A German cardinal known internationally for his ecumenical work died on Sunday.

Cardinal Karl Lehmann, Archbishop Emeritus of Mainz, was a world leader in building bridges of understanding, reconciliation and dialogue.

He played a leading role in advancing the Catholic Church’s ecumenical dialogue, especially with Lutherans and Evangelicals.

German Bishops’ Conference chair, Cardinal Reinhard Marx, said “the church of Germany is bowing humbly in front of a personality who influenced the Catholic church worldwide.”

After learning of Lehmann’s death, German Chancellor Angela Merkel said she was grateful “for our good conversations and meetings over the years.”
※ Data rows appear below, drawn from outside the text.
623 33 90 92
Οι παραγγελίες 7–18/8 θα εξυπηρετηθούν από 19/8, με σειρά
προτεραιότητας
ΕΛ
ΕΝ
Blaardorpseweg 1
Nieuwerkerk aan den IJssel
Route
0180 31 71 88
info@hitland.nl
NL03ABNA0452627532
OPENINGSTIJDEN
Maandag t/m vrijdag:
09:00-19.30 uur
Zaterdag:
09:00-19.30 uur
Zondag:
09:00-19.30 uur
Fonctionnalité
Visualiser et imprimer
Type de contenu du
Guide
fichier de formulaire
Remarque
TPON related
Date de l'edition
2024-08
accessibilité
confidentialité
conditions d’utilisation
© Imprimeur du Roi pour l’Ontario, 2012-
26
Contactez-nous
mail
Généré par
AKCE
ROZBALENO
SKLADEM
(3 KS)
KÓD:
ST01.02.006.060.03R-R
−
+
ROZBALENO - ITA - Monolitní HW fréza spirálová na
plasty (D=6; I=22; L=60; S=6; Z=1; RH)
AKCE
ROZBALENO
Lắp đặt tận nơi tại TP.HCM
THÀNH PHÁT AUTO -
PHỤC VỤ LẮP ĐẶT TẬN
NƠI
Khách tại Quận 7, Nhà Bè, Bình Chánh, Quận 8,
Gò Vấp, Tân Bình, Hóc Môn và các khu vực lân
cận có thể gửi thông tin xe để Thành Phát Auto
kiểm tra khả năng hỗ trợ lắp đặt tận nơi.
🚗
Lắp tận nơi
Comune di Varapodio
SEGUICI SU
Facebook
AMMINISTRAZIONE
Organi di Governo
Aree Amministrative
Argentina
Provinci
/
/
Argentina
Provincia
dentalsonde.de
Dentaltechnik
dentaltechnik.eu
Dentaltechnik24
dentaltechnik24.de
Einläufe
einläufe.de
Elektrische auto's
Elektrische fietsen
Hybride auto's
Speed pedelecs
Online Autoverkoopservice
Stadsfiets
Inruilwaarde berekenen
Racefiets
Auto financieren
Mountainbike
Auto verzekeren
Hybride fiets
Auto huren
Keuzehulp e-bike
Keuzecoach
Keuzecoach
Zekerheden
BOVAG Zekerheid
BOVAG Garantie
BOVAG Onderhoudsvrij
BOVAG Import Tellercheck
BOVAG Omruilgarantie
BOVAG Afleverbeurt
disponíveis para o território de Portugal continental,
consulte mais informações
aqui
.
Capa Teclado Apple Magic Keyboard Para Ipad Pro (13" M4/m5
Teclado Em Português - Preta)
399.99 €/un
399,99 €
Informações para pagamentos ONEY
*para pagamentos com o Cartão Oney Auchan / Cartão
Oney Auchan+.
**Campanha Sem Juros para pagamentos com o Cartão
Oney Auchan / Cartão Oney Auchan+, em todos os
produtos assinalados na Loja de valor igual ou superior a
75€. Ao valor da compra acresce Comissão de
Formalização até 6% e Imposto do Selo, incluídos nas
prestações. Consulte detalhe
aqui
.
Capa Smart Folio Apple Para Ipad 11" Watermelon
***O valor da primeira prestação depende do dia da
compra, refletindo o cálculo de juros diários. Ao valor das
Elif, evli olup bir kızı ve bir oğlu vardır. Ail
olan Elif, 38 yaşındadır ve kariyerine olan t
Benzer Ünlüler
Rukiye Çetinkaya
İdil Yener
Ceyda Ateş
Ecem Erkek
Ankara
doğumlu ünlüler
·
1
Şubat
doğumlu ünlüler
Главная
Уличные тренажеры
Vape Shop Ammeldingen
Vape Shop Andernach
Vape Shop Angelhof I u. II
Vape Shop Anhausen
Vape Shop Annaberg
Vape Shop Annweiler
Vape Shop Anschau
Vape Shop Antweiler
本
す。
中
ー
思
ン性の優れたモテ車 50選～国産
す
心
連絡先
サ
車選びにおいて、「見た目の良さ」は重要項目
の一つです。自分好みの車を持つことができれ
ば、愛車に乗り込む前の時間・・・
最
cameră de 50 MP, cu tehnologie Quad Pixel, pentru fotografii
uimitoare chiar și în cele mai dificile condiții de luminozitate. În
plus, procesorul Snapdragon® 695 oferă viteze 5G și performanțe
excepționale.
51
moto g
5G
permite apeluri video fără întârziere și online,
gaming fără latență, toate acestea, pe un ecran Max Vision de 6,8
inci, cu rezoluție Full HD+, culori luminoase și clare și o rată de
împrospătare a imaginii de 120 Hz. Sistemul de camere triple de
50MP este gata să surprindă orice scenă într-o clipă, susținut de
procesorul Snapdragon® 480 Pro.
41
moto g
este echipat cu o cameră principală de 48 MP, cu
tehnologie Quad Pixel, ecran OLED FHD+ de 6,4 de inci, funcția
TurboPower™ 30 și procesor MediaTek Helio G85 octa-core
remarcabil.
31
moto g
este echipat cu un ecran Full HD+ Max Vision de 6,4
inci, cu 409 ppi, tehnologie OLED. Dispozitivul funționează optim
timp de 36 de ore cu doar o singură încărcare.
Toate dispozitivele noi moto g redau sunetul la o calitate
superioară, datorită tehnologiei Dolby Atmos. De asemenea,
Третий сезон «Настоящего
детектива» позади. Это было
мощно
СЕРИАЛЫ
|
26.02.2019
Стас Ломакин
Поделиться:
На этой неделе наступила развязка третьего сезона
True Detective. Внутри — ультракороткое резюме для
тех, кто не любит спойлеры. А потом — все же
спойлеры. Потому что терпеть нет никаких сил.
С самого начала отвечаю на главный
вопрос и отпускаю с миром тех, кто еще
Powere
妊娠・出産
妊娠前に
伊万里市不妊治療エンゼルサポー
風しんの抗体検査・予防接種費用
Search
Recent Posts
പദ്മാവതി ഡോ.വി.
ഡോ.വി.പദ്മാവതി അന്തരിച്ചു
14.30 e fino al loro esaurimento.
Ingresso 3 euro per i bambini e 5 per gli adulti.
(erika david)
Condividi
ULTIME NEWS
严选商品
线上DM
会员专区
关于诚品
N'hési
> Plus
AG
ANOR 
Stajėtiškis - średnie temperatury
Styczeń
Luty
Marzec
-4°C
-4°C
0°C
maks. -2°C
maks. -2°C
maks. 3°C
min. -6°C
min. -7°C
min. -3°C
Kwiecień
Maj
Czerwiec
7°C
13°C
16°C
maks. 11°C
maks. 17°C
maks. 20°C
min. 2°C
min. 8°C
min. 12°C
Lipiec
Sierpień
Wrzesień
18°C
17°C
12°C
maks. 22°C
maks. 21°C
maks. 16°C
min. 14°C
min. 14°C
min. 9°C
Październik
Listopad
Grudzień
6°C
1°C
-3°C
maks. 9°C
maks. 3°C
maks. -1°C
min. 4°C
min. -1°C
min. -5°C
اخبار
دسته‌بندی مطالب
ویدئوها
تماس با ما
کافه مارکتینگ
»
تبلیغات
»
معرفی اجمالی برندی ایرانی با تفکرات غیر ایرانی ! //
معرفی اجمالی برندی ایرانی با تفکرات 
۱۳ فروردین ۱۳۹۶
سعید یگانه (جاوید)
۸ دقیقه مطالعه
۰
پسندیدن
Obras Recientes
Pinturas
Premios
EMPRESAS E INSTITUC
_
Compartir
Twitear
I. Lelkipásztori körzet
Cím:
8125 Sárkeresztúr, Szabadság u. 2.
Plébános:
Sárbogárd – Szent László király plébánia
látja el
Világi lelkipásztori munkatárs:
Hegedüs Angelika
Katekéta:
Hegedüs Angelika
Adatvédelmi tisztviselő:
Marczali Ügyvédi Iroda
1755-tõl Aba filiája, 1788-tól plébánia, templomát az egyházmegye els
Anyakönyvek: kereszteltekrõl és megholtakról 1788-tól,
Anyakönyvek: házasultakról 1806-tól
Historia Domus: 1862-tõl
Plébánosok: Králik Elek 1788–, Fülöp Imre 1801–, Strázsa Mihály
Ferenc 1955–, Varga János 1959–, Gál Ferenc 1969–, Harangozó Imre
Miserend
She called Lehmann “an exceptionally gifted mediator between the German Catholics and Rome, in the spirit of the economical movement between the Christian churches, but also between Christians and believers of other religions.”

His ecumenical work stretched over 50 years.

In 1969 he became a member of the Central Committee of German Catholics and of a working committee of Evangelical and Catholic Theologians.

Six years later he was named a scientific consultant for the Catholic part of the working committee, and in 1989 became its president.

In June 1983 he became a member of the circle for dialogue between representatives of the German Bishops’ Conference and those from the Council of the Evangelical Church in Germany.

From March 1986-1988, he also became a member and later president of the Lutheran-Catholic dialogue between the World Lutheran Federation and the Pontifical Council for the Promotion of Christian Unity.

Last year the Lutheran and Catholic Churches signed a joint statement to mark their shared commemoration of the 500th anniversary of the Protestant Reformation.

Pope Francis traveled to Lund, Sweden for a joint-commemoration of the landmark anniversary.

In addition to his role in helping advance ecumenism, Lehmann was an academic. He held teaching posts in various German universities.

He received awards from universities and institutions all over the world, and was the author of several publications.

He was elected president of the German Bishops’ Conference in 1987 – a post he held for 20 years.

In 1995 he was named Special Secretary of the First Special Assembly for Europe of the Synod of Bishops, and from 1988-1998 was a member of the Congregation for the Doctrine of the Faith.